Brammeier credits a number of people for their support during his recovery but is especially grateful to the Profel Ziegler team and to the Dave Rayner Fund for their assistance.
“The team where incredibly supportive, they kept paying me, and the Dave Rayner Fund paid for my physio. They were a massive part of me coming back and without them there was just no way I could have done it, the team was especially helpful and they wanted me in,” he adds.
The 25 year old repaid his team’s loyalty when he returned to racing in May of 2008, just as his old friend Cavendish was building the form which was to deliver four stage wins at his first Tour de France.
Brammeier’s base in the Flemish town of Aarschot in Belgium helped him to readjust to life in the peloton and by 2009 he had secured a new contract with the An Post Sean Kelly team which proved to be the first step on a new road towards realising his true potential.

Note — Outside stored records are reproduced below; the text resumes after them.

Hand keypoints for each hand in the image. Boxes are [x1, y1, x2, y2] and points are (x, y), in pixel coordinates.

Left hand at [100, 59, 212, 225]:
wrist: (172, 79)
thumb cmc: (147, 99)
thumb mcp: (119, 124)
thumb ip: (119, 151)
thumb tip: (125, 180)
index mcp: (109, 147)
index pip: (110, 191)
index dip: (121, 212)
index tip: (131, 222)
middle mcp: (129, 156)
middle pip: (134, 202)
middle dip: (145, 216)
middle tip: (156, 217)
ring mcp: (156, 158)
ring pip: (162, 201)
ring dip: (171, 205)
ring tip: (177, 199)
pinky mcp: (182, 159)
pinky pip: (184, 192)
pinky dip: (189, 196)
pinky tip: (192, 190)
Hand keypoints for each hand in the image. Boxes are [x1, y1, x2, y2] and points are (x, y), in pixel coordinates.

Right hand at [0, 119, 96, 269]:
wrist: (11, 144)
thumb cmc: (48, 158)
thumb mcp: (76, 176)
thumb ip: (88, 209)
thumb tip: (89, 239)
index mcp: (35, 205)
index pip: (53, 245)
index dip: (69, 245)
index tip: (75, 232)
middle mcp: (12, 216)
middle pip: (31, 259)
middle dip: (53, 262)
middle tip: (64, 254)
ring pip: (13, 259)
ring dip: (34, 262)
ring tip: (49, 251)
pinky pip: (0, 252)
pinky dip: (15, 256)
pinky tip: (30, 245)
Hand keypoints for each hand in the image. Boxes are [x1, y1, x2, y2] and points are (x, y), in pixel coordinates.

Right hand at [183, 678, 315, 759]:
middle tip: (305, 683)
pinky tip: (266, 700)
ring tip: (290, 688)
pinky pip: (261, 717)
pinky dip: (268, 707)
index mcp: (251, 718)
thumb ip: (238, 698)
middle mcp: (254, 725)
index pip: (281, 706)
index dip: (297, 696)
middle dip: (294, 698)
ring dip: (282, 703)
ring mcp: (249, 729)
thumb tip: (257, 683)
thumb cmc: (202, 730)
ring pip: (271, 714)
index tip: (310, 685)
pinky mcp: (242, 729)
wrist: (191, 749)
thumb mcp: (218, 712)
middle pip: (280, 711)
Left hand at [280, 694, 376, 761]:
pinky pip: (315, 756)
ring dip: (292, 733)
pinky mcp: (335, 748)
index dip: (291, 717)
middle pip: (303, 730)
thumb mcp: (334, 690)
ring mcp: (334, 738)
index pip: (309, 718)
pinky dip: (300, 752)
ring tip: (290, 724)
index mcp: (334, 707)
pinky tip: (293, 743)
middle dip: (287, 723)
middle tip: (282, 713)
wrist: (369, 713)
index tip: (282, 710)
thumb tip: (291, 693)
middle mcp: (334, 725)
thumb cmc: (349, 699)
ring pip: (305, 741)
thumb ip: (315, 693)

He credits his former teammate David O’Loughlin for introducing him to the Irish team set-up and for inspiring him to declare for Ireland by taking advantage of the fact that his mother’s parents, the Colemans, were natives of Connemara.

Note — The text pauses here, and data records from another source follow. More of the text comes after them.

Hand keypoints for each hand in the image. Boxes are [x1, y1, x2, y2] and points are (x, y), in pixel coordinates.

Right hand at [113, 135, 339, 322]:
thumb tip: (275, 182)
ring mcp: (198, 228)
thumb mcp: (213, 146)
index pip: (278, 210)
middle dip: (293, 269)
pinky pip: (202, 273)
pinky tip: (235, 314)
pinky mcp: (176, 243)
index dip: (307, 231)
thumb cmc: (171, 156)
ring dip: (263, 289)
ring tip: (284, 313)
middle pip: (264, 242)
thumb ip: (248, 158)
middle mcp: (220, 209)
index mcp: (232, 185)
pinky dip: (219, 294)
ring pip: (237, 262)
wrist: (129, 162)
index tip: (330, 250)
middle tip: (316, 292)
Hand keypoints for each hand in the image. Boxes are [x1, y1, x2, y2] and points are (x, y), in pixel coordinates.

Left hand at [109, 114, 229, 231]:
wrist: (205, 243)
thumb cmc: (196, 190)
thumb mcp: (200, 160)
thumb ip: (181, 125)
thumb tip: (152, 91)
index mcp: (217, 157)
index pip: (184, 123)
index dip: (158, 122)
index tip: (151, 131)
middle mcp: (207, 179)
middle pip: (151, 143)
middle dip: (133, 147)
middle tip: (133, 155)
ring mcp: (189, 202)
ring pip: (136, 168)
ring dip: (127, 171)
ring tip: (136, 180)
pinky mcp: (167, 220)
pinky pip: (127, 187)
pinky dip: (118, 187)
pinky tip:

“It came about from talking to David O’Loughlin. He was trying to talk me into doing some track racing because they needed another team pursuitor, but riding for the Irish team seemed like the right thing to do when I looked at it, it has more to offer.
“I called Tommy Evans, the track coach, and he was interested straight away. He invited me to a training camp and to do some tests and I just wanted to be part of it. It has proven to be a very good move. Winning the national championships never crossed my mind at the time but that was the big result this year that moved everything on,” he added.
Brammeier rode an incredibly tactical race during the national championships in Sligo escaping in the decisive break of the day before seeing off defending champion Nicolas Roche (AG2R La Mondiale) in a two-man sprint for the line.
“It was awesome to win the national jersey and to beat riders of that quality. Wearing the jersey means a lot to me and it meant a lot to the team. When I came back to Belgium they said I couldn’t wear it because they thought I was the amateur champion but I was delighted to let them know that I was the pro champion and that I could wear the jersey,” he said.
His achievement secured his place on the Irish team for the World Championships in Geelong, Australia where he instigated an early five man break which stayed away for 200 kilometres, with his performance copperfastening his deal with the HTC Columbia team.
“I don’t know what it was about this year. I didn’t really change anything. I just kept committed to cycling, training hard and racing hard and doing everything I could right. It just clicked into place this year,” he said.
His arrival at Pro Tour level gives Irish cycling fans plenty to look forward to in 2011 and Brammeier has already talked to the team sports director Brian Holm to plan his season around riding as part of Cavendish’s lead out train.
His unrelenting determination and ambition is also focused on securing one of the nine places on the team’s Tour de France squad, and he looking forward to working with Cavendish whose 23 Grand Tour stage wins have established him as one of the world’s greatest riders.
“It means that I’m going to have to put up with him again. It should be a good laugh but it’s going to be pretty strange riding for him, especially when I’ve grown up kicking his arse,” he remarked.